(Stored data entries)
'''

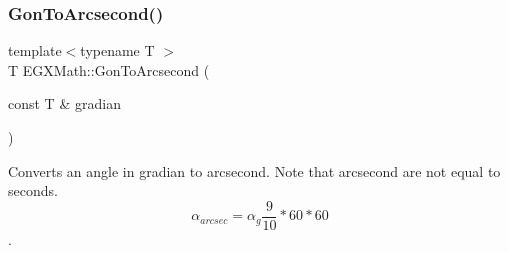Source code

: \mbox{\label{group___e_g_x_math-_angle_conversions-_gon_gad4f34877c74cc444e7b741b99cd20d5a}} 
\subsubsection{\texorpdfstring{Gon\+To\+Arcsecond()}{GonToArcsecond()}}
{\footnotesize\ttfamily template$<$typename T $>$ \\
T E\+G\+X\+Math\+::\+Gon\+To\+Arcsecond (\begin{DoxyParamCaption}\item[{const T \&}]{gradian }\end{DoxyParamCaption})}



Converts an angle in gradian to arcsecond. Note that arcsecond are not equal to seconds. \[\alpha_{arcsec}=\alpha_{g}\frac{9}{10} * 60 * 60\]. 

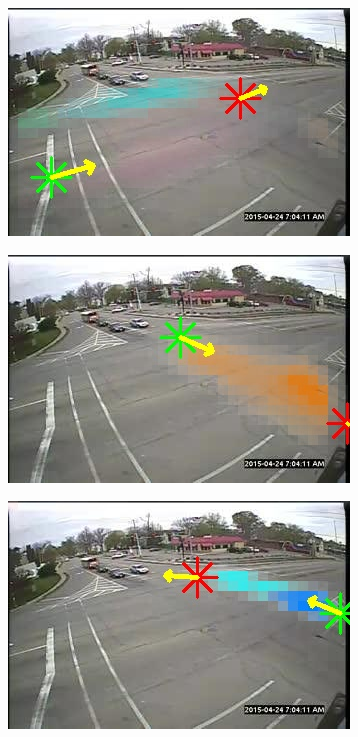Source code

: \begin{figure}
    \centering
        \begin{subfigure}{0.32\linewidth}
            \includegraphics[width=\linewidth]{./img/scene_learning/res/230955/230955-0.jpg}
        \end{subfigure}
        \begin{subfigure}{0.32\linewidth}
            \includegraphics[width=\linewidth]{./img/scene_learning/res/230955/230955-1.jpg}
        \end{subfigure}
        \begin{subfigure}{0.32\linewidth}
            \includegraphics[width=\linewidth]{./img/scene_learning/res/230955/230955-2.jpg}

\end{subfigure}
\end{figure}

'''

Your reply should be one number: how many lines in the entries above contain the word "gradian".

2